Quel internationalisme ? Rencontre Lordon-Besancenot


L’Internationale, on le sait depuis la chanson, sera le genre humain. Oui, mais comment ? Et tout se gâte, sinon s’enraie, ici. Nul n’oublie, depuis la boucherie de 1914, que les prolétaires eurent pourtant une patrie : des Français et des Allemands s’entretuèrent. Le camp de l’émancipation brandit haut l’idéal internationaliste, de l’Espagne antifasciste des années 1930 au Che lançant, du Congo à la Bolivie, que « tout être humain véritable doit sentir dans son visage le coup donné au visage d’un autre être humain ». Mais l’internationalisme induit-il le dépassement des nations ou la coopération solidaire de ces dernières ? La question fâche et charrie son lot d’injures et de malentendus. Pour en débattre et tâcher d’en clarifier les enjeux, nous avons organisé cet échange entre le philosophe Frédéric Lordon et l’un des porte-paroles du NPA, Olivier Besancenot. Le premier jure qu’il n’est d’internationalisme que « de la contagion » et déplore l’abstraction d’une frange de la gauche radicale à ce sujet ; le second s’inquiète de la « grande régression » à laquelle nous assistons, celle de l’éloge des frontières ou de l’État, fût-ce à des fins socialistes. Une urgence plus qu’une question, donc.
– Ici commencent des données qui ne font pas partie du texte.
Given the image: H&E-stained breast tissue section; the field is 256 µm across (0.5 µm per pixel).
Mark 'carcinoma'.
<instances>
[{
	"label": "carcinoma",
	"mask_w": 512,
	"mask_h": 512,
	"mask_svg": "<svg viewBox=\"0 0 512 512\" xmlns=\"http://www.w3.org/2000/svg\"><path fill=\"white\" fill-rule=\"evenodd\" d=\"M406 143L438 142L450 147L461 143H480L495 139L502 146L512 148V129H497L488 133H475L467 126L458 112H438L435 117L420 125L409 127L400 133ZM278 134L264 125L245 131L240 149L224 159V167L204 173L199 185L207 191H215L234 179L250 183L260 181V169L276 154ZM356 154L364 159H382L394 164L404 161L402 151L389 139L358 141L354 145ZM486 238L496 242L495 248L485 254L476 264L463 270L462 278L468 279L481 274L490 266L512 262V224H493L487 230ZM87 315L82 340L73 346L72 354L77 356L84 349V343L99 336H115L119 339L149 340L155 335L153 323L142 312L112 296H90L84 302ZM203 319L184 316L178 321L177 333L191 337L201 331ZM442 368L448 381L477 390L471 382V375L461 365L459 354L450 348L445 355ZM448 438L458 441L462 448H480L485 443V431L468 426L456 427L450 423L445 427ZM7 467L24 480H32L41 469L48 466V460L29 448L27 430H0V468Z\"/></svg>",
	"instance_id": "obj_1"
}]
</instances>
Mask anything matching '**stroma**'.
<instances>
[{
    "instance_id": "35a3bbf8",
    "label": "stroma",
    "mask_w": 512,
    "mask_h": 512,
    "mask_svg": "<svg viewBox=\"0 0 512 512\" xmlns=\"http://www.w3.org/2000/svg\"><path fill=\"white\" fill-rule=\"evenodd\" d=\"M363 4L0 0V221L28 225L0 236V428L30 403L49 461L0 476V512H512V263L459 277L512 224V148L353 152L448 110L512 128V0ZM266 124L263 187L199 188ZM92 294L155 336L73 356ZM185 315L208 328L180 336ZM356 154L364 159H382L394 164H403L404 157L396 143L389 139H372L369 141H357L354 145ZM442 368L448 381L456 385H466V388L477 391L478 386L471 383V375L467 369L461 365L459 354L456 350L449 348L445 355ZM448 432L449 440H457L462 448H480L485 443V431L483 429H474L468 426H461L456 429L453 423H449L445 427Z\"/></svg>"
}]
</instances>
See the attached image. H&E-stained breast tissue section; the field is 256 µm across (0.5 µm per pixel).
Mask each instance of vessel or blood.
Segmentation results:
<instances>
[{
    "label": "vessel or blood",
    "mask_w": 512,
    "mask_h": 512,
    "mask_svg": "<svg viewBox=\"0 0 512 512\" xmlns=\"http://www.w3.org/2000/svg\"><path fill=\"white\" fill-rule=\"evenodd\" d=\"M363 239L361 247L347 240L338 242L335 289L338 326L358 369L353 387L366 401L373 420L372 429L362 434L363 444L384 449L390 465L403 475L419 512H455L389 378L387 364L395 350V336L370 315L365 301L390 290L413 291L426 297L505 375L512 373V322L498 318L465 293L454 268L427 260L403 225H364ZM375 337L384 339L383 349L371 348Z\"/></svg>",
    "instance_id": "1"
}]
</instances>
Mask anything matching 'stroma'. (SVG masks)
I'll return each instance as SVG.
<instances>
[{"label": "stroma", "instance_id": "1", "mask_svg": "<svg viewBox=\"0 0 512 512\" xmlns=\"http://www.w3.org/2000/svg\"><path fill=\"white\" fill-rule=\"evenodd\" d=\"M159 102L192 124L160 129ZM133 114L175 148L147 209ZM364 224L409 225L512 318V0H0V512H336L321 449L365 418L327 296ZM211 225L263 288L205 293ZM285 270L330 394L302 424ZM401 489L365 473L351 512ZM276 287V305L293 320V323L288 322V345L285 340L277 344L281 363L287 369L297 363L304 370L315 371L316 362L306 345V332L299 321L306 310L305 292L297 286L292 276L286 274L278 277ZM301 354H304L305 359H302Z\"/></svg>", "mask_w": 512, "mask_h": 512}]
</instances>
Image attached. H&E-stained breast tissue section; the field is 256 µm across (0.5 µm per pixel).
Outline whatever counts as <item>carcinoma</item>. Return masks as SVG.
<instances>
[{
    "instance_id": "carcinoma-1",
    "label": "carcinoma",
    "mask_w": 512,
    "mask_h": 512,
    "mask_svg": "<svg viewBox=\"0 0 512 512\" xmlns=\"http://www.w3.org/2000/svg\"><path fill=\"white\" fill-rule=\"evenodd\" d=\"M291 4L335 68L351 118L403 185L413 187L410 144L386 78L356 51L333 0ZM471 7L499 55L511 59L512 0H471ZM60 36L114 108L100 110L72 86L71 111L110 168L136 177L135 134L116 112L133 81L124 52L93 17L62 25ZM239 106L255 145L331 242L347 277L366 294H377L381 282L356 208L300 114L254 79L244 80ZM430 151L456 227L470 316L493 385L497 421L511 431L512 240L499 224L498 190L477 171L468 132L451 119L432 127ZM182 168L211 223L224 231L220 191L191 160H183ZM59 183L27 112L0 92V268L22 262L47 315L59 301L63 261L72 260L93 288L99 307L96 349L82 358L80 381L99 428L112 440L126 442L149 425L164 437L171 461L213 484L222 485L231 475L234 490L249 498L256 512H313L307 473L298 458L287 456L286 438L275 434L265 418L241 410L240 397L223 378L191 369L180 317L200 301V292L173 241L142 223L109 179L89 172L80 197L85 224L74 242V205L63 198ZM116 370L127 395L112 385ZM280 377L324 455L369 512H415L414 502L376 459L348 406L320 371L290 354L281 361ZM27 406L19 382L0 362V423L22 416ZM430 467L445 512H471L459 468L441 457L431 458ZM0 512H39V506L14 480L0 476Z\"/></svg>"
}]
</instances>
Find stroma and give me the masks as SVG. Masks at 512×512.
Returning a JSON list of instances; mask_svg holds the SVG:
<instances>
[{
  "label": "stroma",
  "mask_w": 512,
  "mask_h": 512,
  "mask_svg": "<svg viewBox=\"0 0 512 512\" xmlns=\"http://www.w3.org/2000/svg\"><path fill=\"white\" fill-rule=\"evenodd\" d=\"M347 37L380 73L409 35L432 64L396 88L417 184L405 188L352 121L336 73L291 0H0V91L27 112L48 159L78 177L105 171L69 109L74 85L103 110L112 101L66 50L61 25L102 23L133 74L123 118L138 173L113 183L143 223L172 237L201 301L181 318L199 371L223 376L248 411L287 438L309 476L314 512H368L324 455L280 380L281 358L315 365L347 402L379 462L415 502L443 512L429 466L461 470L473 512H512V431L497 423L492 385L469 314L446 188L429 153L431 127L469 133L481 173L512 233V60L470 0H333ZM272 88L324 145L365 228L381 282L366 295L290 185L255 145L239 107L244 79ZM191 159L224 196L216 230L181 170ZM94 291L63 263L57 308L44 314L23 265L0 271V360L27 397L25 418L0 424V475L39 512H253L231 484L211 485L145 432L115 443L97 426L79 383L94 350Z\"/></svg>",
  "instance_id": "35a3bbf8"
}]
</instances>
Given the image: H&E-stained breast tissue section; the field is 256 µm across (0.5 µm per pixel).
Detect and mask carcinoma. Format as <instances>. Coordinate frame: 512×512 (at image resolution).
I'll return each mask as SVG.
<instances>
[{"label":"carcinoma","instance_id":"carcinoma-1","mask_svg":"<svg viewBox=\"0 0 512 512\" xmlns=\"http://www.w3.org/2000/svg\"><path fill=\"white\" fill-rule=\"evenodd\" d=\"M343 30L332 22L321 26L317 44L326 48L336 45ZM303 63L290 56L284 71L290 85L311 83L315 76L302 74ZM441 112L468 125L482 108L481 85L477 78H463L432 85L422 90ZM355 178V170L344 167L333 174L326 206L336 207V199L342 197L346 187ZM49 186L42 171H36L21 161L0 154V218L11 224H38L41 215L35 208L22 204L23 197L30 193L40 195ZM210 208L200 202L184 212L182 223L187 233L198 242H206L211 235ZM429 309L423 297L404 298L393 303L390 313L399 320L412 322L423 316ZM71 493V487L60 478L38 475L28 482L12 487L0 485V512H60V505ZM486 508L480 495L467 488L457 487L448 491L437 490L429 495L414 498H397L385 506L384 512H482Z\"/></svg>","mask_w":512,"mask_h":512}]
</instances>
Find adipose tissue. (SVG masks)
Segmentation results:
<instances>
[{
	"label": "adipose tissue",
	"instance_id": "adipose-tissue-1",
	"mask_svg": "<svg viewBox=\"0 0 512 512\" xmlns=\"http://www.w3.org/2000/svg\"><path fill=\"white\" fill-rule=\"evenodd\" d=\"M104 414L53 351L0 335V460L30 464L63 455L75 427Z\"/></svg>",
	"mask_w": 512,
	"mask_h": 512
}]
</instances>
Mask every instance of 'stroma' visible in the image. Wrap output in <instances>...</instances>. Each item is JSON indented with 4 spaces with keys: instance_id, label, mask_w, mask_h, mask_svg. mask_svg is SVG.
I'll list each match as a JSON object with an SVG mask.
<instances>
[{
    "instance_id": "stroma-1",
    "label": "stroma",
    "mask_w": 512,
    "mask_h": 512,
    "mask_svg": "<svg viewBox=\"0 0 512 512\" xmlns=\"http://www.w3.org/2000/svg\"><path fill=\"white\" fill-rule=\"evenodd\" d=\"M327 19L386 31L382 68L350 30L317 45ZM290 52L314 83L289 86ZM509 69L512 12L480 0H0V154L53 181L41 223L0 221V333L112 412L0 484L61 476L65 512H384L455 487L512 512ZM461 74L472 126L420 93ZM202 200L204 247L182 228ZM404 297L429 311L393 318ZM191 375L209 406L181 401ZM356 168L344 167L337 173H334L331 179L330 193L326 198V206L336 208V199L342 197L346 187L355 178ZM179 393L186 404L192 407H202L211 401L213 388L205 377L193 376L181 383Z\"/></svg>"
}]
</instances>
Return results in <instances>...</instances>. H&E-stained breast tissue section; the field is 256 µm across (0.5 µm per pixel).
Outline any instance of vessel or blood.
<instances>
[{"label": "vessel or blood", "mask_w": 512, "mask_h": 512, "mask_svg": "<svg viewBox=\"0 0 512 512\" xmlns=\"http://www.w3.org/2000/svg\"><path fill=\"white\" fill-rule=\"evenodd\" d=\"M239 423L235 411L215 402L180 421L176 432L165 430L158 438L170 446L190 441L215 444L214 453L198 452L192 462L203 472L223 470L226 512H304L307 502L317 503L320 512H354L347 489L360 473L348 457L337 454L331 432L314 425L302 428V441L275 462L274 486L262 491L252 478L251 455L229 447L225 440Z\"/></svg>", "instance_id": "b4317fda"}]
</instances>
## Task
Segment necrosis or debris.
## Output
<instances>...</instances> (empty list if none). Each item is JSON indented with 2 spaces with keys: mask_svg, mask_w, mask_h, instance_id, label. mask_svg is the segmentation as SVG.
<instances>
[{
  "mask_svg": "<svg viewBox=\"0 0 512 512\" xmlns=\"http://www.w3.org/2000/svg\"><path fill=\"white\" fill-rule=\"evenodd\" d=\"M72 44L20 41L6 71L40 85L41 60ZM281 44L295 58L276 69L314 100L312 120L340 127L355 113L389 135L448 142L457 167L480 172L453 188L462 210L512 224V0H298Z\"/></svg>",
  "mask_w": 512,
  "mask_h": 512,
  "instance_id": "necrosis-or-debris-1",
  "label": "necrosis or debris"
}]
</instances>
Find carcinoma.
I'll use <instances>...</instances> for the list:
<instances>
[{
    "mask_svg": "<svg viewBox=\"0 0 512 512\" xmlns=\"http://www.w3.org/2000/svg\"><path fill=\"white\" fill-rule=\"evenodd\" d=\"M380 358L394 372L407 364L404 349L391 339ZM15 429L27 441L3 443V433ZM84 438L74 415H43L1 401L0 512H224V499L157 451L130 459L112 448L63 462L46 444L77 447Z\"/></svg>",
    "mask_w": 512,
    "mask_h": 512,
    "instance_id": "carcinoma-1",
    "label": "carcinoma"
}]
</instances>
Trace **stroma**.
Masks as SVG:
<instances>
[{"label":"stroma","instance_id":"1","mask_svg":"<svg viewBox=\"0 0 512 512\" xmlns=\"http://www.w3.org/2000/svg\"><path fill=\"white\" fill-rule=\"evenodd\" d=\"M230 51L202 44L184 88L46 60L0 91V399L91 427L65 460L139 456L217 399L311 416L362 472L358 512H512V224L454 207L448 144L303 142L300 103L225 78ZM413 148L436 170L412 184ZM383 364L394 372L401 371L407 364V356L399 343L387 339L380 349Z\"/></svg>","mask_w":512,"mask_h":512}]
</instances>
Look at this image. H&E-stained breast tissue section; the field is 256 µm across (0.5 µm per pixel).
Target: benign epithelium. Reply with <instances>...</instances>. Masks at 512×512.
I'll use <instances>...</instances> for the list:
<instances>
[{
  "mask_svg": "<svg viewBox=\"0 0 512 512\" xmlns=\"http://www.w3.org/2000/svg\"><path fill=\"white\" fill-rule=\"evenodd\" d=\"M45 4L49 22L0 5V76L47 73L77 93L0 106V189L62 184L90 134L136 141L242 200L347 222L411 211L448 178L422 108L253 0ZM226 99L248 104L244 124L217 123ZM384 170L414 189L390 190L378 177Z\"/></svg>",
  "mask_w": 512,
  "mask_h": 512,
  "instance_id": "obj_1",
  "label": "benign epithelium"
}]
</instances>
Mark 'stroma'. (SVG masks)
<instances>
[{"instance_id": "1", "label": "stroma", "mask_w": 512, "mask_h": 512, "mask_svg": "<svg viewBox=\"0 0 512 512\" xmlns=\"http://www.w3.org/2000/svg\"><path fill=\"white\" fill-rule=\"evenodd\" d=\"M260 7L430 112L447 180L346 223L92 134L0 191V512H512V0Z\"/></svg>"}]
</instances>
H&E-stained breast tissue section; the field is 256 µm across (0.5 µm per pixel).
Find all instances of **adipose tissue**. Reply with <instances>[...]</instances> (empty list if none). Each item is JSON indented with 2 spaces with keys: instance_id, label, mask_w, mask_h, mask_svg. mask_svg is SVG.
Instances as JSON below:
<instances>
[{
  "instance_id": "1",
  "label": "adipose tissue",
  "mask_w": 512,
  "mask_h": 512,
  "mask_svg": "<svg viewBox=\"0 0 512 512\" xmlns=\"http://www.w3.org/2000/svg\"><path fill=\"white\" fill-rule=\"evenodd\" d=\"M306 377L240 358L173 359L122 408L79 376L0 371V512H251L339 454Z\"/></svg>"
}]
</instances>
Une rencontre Lordon-Bensancenot sur l’internationalisme : rien qu’à voir l’étiquette, déjà tout le monde salive. Les deux compères sont d’excellents orateurs, d’authentiques penseurs, ils cheminent ensemble dans le territoire d’une gauche radicale exigeante avec juste assez d’écart entre eux pour que leur débat soit à la fois nécessaire et possible. Pour Besancenot, l’internationalisme est la condition de toute politique, et la référence à la nation ouvre toujours le risque d’un repli susceptible de nous priver des contacts avec ce qu’on appelait jadis le « prolétariat », catégorie vaste où l’on pouvait se retrouver par-delà les frontières. Pour Lordon, l’inter-nationalisme ne se conçoit qu’avec un tiret qui reconnaît qu’il faut bien, pour qu’elles interagissent, qu’il y ait des nations, c’est-à-dire des périmètres d’exercice réel de la souveraineté. On voit dès lors où se joue la discussion : sur la question de ce périmètre, celui de ce « nous » à partir duquel peut se bâtir un projet social émancipateur.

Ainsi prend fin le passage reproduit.